EXTRAIT À LIRE –

####

D. Après la révolution du 11 février 1979

Suite à la révolution iranienne du 11 février 1979, Foucault publie dans le Corriere della sera du 13 février 1979, un dernier article qui s’intitule « Une poudrière appelée islam » [67].

Foucault commence par dire que les événements précédents le 11 février 1979 ne peuvent pas réellement entrer sous la catégorie de révolution. Il a fallu attendre des barricades, des réserves d’armes pillées et l’invasion du conseil des ministres par la foule pour que l’histoire pose « au bas de la page le sceau rouge qui authentifie la révolution » [68]. On assiste ainsi à un changement de décor, la politique reprend ses droits ainsi que la lutte des classes et l’organisation par le parti des masses populaires.

Foucault fait ensuite le bilan de ses articles : il a montré que le Chah était politiquement mort, que l’armée n’était pas suffisamment homogène pour constituer une force politique indépendante et que la religion ne ferait aucun compromis mais serait une force contre un régime, un mode de vie et un ordre du monde.

####

DONNÉES ENREGISTRÉES –
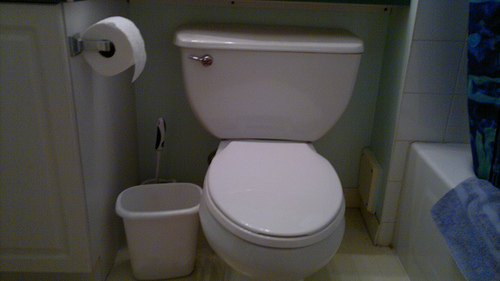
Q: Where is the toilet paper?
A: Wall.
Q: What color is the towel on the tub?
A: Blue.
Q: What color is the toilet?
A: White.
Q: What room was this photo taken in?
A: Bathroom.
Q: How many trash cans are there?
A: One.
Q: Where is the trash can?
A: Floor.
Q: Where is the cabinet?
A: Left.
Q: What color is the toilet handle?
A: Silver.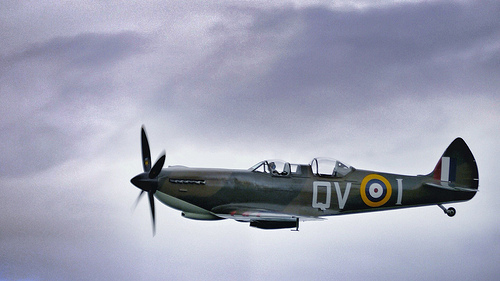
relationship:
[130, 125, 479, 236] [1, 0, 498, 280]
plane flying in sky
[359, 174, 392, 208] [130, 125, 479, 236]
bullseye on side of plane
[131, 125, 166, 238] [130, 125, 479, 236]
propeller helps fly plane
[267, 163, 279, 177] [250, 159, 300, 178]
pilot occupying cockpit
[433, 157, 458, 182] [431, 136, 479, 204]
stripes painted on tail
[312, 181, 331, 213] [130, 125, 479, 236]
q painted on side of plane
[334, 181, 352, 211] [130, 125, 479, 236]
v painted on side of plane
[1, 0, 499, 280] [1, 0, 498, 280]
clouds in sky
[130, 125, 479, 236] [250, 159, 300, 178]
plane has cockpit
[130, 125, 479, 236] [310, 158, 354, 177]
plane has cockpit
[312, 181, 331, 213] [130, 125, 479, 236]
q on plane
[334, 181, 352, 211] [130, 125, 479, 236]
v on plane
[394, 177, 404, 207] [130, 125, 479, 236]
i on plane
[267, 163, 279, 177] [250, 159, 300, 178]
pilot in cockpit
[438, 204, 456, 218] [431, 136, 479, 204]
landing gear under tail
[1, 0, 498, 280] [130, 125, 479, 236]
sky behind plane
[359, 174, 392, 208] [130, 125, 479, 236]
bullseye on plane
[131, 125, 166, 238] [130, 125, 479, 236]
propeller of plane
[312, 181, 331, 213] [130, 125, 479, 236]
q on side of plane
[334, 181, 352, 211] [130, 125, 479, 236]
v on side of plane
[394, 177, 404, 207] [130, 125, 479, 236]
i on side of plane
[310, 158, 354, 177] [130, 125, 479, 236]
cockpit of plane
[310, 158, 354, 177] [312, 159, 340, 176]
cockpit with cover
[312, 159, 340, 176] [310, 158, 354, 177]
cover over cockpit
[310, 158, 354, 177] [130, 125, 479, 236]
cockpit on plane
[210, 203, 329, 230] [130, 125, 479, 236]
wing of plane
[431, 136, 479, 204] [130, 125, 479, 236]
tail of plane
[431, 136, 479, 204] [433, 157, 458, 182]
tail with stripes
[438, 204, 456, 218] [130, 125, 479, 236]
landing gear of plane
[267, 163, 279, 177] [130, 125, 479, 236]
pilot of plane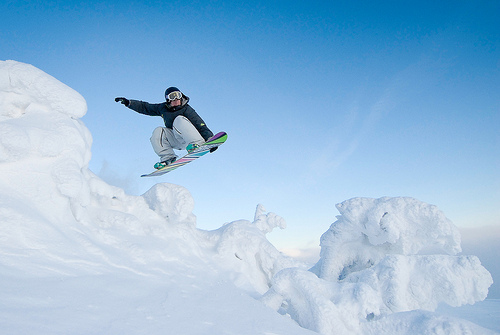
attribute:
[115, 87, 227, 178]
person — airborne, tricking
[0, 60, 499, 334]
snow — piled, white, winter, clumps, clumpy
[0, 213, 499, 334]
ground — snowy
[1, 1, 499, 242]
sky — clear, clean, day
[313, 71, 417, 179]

####

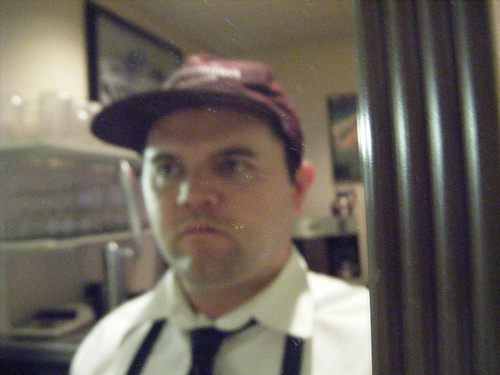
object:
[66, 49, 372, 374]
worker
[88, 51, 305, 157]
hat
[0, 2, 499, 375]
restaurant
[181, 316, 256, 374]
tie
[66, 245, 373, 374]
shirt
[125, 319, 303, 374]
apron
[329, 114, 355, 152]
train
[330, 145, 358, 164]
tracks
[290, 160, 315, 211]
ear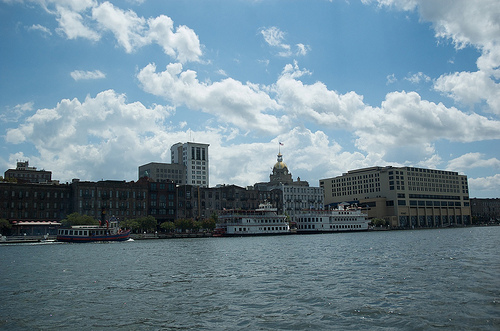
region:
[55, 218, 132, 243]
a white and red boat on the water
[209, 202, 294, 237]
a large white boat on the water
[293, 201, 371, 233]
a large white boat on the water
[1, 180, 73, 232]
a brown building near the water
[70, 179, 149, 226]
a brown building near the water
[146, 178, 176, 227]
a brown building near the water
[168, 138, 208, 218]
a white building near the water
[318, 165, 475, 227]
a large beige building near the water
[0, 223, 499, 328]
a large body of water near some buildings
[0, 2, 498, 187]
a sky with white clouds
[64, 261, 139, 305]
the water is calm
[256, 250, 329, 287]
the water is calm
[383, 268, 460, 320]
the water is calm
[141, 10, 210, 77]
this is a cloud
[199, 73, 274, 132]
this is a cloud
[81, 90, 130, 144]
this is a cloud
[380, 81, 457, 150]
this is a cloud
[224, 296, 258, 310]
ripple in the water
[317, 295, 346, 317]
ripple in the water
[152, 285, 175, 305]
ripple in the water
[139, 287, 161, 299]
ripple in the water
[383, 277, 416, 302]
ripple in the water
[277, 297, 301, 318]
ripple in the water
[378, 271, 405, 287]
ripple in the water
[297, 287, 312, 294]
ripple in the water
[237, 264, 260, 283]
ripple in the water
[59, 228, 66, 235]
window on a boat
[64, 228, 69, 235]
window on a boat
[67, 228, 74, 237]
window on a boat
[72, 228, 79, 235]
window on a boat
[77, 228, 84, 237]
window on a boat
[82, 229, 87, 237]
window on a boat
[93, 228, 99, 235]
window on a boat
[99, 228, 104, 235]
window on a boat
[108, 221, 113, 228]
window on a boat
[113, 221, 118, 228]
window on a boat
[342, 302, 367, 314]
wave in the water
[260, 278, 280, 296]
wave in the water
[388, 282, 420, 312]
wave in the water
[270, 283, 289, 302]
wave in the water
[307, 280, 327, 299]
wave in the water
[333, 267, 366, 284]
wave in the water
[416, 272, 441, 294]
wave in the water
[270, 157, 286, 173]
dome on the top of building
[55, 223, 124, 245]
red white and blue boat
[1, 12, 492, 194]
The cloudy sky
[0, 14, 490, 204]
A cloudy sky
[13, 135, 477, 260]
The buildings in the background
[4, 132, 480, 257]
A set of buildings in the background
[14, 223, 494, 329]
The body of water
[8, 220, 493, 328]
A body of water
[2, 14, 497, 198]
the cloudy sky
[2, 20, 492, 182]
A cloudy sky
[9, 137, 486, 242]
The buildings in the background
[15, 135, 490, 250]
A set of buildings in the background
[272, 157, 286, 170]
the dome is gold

####

PROBLÈME À TRAITER – Poursuivez l'extrait sur les articles de Foucault consacrés à la révolution iranienne, à partir de l'endroit où il s'arrête. Les entrées ne servent pas à ce travail.

RÉPONSE ATTENDUE –
Ce qu’on voit apparaître à présent nous dit Foucault, c’est « la stratégie du mouvement religieux » [69]. L’histoire donne aux événements une nouvelle dimension : les longues manifestations parfois sanglantes mais toujours répétées étaient « autant d’actes juridiques et politiques » [70]. Les partis politiques, les Américains et l’armée ont finalement été contournés. Une scission dans l’armée a conduit une de ses parties à rejoindre l’ayatollah et à distribuer des armes à la foule. Le clash a ensuite été rapide : alors qu’on risquait une guerre civile, l’état-major a compris qu’une part importante de ses troupes ne lui obéissait plus, et qu’elle disposait d’arsenaux suffisamment abondant en armes pour les distribuer à des milliers de civils. Cela a conduit à un ralliement en bloc à l’ayatollah. Les chefs religieux ont ensuite demandé à ce qu’on rende les armes.

C’est à présent que les tractations politiques vont commencer. L’armée va retrouver un rôle majeur et ses différents courants vont se disputer le rôle de faire tenir le régime. Les marxistes-léninistes vont garder leurs armes pour peser dans le jeu politique.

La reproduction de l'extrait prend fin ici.